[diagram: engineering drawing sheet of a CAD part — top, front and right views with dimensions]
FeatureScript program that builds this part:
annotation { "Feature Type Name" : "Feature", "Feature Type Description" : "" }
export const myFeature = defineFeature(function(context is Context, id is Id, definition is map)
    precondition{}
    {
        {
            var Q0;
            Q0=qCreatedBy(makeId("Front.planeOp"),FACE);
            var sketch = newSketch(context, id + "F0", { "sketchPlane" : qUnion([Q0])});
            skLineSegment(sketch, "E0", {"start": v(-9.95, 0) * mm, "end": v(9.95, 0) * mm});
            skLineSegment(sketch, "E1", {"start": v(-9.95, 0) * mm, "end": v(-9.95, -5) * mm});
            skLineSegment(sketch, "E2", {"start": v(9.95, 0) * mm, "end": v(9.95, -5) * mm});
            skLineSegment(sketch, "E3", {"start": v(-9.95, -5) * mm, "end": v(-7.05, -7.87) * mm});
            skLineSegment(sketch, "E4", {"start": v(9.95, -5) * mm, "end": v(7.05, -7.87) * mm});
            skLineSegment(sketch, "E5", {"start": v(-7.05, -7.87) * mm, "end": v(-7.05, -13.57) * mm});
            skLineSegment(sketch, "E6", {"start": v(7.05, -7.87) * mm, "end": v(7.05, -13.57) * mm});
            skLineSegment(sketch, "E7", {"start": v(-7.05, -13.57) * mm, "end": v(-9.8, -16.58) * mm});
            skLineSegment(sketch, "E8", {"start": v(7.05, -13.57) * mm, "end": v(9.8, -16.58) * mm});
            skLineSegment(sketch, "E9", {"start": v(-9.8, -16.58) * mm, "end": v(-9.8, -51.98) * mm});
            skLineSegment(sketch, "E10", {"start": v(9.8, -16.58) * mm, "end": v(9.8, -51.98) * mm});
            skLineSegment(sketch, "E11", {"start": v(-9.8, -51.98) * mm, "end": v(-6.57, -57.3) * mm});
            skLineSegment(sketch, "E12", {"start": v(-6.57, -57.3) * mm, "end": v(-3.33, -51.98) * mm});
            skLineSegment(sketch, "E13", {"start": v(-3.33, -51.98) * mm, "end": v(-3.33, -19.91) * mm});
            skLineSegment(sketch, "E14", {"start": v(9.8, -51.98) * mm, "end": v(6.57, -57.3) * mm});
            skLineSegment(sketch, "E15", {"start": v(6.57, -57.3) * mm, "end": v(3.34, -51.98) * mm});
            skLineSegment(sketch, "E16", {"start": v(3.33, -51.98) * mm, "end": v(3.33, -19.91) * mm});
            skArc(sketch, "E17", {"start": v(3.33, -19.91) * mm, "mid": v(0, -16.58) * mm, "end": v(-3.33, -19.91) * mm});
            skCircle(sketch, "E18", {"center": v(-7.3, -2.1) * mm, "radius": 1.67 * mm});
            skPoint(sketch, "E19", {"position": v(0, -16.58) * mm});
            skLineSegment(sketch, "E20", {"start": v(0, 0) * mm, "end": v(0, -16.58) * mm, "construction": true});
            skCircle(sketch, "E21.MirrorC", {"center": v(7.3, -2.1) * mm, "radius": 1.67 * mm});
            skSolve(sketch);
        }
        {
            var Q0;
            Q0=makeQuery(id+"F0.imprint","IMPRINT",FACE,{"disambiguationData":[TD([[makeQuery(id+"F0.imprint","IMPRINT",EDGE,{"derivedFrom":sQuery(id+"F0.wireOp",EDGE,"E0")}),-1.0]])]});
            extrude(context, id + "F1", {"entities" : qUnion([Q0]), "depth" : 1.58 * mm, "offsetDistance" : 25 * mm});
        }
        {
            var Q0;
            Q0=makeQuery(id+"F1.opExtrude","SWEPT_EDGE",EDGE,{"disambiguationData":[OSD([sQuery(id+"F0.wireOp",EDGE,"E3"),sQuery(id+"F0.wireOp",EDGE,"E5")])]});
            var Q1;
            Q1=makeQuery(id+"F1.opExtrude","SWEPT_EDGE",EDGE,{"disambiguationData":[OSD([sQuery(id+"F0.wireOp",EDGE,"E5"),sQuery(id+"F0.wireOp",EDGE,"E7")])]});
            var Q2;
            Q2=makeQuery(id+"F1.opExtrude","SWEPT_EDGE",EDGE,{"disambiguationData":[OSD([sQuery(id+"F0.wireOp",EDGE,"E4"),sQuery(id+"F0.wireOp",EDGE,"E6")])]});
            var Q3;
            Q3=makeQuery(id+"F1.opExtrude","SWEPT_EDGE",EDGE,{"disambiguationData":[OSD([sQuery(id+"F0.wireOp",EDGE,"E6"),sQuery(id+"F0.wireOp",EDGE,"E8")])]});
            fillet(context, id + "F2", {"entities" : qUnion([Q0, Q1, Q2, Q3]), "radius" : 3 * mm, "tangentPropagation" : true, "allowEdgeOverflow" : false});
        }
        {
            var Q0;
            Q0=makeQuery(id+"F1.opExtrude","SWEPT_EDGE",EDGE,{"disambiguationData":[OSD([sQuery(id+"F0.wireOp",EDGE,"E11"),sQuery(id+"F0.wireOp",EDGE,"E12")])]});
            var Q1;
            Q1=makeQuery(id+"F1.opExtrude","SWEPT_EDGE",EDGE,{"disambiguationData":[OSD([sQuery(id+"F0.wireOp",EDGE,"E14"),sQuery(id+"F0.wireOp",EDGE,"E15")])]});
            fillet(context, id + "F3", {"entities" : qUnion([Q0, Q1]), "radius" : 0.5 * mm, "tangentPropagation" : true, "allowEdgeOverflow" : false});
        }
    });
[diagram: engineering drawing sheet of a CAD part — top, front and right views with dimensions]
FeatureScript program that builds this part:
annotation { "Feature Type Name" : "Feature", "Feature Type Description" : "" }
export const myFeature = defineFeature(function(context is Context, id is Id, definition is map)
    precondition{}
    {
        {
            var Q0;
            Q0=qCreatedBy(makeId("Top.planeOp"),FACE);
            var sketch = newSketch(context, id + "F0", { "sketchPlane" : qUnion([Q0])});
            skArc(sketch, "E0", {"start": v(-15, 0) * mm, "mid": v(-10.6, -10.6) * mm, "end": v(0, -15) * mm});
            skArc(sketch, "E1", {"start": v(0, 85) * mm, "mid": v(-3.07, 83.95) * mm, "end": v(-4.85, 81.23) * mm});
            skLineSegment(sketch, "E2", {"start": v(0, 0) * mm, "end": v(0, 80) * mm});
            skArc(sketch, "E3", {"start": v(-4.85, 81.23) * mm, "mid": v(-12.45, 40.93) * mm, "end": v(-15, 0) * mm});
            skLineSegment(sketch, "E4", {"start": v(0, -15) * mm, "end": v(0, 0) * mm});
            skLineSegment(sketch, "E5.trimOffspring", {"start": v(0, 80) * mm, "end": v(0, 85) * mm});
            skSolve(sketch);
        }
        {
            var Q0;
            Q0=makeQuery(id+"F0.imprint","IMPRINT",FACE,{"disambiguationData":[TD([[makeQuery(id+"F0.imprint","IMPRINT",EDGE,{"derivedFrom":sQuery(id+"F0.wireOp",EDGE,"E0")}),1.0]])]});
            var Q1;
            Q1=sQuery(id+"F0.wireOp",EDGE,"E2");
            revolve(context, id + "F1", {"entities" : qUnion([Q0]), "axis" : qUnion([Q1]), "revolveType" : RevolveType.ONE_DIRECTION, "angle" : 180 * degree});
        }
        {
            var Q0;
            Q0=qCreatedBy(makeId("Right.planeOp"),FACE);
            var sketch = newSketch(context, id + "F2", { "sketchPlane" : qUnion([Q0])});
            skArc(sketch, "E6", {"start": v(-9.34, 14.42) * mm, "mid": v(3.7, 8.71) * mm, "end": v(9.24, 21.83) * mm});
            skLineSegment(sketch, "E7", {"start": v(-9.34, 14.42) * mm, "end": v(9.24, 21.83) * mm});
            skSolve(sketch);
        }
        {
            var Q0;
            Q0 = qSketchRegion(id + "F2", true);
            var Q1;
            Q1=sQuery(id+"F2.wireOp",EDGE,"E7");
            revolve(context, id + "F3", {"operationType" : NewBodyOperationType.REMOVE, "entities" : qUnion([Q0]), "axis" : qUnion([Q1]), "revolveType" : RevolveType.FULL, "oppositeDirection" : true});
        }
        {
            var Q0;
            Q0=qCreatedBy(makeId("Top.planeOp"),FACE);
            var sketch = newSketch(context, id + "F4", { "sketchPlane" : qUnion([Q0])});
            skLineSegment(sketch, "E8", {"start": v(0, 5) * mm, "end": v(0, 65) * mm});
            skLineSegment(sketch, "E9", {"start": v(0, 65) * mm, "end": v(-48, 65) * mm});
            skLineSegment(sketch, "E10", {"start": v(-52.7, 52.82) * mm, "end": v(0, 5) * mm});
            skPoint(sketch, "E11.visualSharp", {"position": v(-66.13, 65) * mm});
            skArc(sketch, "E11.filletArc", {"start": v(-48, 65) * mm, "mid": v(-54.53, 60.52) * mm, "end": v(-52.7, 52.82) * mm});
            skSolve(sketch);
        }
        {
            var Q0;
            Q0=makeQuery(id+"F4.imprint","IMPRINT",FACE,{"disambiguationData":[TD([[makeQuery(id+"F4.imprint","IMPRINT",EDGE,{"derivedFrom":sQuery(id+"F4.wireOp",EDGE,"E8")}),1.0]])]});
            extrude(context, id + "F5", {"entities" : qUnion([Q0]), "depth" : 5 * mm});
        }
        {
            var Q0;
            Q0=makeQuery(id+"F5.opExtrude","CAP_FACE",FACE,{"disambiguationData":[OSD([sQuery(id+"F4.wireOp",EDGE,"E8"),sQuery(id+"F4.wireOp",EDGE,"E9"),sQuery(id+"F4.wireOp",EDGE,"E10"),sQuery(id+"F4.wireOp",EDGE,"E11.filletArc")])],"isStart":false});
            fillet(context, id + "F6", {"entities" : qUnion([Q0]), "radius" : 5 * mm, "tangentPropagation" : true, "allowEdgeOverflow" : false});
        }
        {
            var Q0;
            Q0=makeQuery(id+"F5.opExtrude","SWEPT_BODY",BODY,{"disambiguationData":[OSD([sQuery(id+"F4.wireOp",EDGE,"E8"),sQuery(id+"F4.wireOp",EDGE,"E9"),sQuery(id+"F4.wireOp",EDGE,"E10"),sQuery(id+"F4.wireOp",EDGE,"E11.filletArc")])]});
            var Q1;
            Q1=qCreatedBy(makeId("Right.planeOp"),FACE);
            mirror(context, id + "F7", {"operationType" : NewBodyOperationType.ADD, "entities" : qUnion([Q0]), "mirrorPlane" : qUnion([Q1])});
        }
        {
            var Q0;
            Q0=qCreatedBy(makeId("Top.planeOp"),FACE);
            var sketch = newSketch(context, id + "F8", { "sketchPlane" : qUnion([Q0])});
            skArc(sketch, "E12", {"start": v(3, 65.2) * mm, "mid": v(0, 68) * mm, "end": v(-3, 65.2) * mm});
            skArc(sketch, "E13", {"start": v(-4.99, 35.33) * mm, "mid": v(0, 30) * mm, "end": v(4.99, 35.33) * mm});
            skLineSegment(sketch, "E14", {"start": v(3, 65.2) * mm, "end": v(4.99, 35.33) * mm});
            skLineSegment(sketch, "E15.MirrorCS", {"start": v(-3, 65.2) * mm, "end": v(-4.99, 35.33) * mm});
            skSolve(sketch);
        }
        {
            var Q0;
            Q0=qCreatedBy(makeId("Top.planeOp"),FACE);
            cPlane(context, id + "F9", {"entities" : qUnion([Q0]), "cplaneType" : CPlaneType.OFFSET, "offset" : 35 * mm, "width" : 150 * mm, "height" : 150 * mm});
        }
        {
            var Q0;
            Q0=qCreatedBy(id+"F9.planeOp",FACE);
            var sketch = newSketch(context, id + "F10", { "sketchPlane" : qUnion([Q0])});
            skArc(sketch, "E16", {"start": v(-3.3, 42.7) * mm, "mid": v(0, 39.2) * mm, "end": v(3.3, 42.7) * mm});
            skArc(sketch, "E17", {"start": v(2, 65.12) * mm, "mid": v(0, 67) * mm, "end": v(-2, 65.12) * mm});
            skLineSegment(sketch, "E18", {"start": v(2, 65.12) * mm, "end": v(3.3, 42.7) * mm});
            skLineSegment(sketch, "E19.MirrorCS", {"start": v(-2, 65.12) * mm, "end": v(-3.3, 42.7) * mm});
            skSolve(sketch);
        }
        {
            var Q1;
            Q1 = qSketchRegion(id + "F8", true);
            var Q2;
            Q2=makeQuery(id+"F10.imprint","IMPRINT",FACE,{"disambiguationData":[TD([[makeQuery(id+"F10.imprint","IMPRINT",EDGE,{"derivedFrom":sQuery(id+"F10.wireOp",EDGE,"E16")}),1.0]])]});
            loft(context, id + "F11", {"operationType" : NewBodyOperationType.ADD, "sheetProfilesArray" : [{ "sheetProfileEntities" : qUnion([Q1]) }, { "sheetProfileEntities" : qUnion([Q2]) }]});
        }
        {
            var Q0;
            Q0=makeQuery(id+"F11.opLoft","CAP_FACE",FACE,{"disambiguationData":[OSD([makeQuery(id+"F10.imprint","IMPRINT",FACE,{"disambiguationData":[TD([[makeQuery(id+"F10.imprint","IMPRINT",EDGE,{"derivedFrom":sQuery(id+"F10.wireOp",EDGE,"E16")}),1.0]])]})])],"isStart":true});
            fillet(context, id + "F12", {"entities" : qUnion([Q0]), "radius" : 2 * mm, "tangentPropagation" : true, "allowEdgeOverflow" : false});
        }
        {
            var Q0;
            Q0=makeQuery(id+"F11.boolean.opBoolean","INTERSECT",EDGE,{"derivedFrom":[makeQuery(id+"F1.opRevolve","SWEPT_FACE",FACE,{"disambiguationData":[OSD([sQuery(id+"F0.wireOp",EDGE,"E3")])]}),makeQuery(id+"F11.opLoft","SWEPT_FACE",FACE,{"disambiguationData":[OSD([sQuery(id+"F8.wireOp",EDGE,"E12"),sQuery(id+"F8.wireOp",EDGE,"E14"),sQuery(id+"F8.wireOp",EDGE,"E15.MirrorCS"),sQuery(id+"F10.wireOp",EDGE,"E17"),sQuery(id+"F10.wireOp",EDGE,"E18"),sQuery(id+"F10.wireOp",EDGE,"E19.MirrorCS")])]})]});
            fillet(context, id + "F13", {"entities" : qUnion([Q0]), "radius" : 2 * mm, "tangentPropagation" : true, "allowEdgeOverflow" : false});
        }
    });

*GOAL*
Gather every line in the data above that contains "qSketchRegion", and list them in their original order.

*TASK OUTPUT*
            Q0 = qSketchRegion(id + "F2", true);
            Q1 = qSketchRegion(id + "F8", true);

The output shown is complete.